Subtract the probability you just determined from 0.50. This is necessary because table Z always gives the probability of finding a value between the middle and the value you chose and instead of wanting to know the probability of exceeding the value you chose. The reason for subtracting 0.50 is that the total probability of any score, on the one hand, is 50 percent. For the example, the value you would have to calculate would be 0.50 – 0.4699 = 0.0301.

__Step 8__

Multiply the number you just calculated by 100. This is the probability percentage of the value found in the population at and above the value you chose. So, the probability of any student achieving 90% of the score or higher is 3.01 percent. The probability of a brand less than 90% would be 100 minus this value or 96.99 percent.

One type of problem that is typical in an introductory statistics course is getting a z-score for some value of a normally distributed variable. Having argued for this, we will see several examples of this type of performance of computation.

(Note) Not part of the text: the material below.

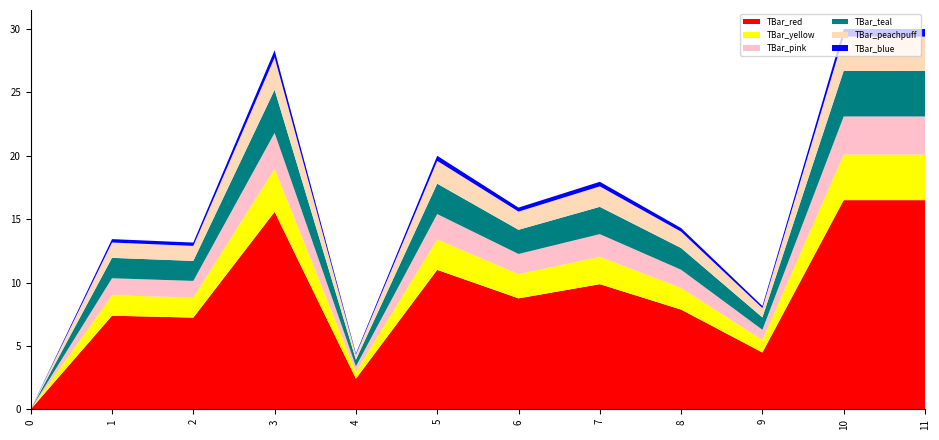

Reading left to right, transcribe all the data shown in this chart.

0.0	13.4	13.2	28.3	4.4	20.0	15.9	17.9	14.3	8.1	30.0	30.0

The reason for the z-score

There are an infinite number of normal distributions. There is also a standard normal distribution. The goal of a computation relates a particular normal distribution to the z-score standard normal distribution. The standard normal distribution has been well studied, and there is a state of tables, which we can then use for applications to provide the area below. Due to this universal use of the standard normal distribution, it becomes a worthwhile attempt to standardize a common variable. All that this z-score means is the number of standard deviations that we are far from the mean of our distribution.

** Formula of Z score** :

The formula that we will use is as follows: Z = (x – μ) / σ

Each part of the formula describes:

- X is the value of our variable
- μ is the mean of the value of our population.
- σ is the value of the standard deviation of the population.
- z is z -score.

__Examples of Z score__

Now we will consider several examples that illustrate the use of the z -score formula. Suppose we are aware of a population of a particular breed of cats that are normally distributed. Furthermore, we know that the mean of the distribution is 10 pounds and the standard deviation appears to be 2 pounds.

** Consider the following questions**:

- What is Z -score for 13 pounds?
- What is z -score for 6 pounds?
- How many pounds corresponds to a -score of Z 1.25?

For the first question, we simply plug x into our = 13 z -score formula. the result is:

(13 – 10) / 2 = 1.5

This means that 13 means above one and a half standard deviations.

The second is similar to the question. Simply plug x in our formula = 6. The result for this is:

(6 – 10) / 2 = -2

The explanation of this is that 6 means below is two standard.

For the last question, we now z -score our address. For this problem we plug in the formula z = 1.25 and use algebra to solve for x:

1.25 = (x – 10) / 2

Multiply both sides by 2:

2.5 = (x – 10)

10 Add both sides:

12.5 = x

And so we see that 12.5 pounds corresponds to a -score of Z 1.25.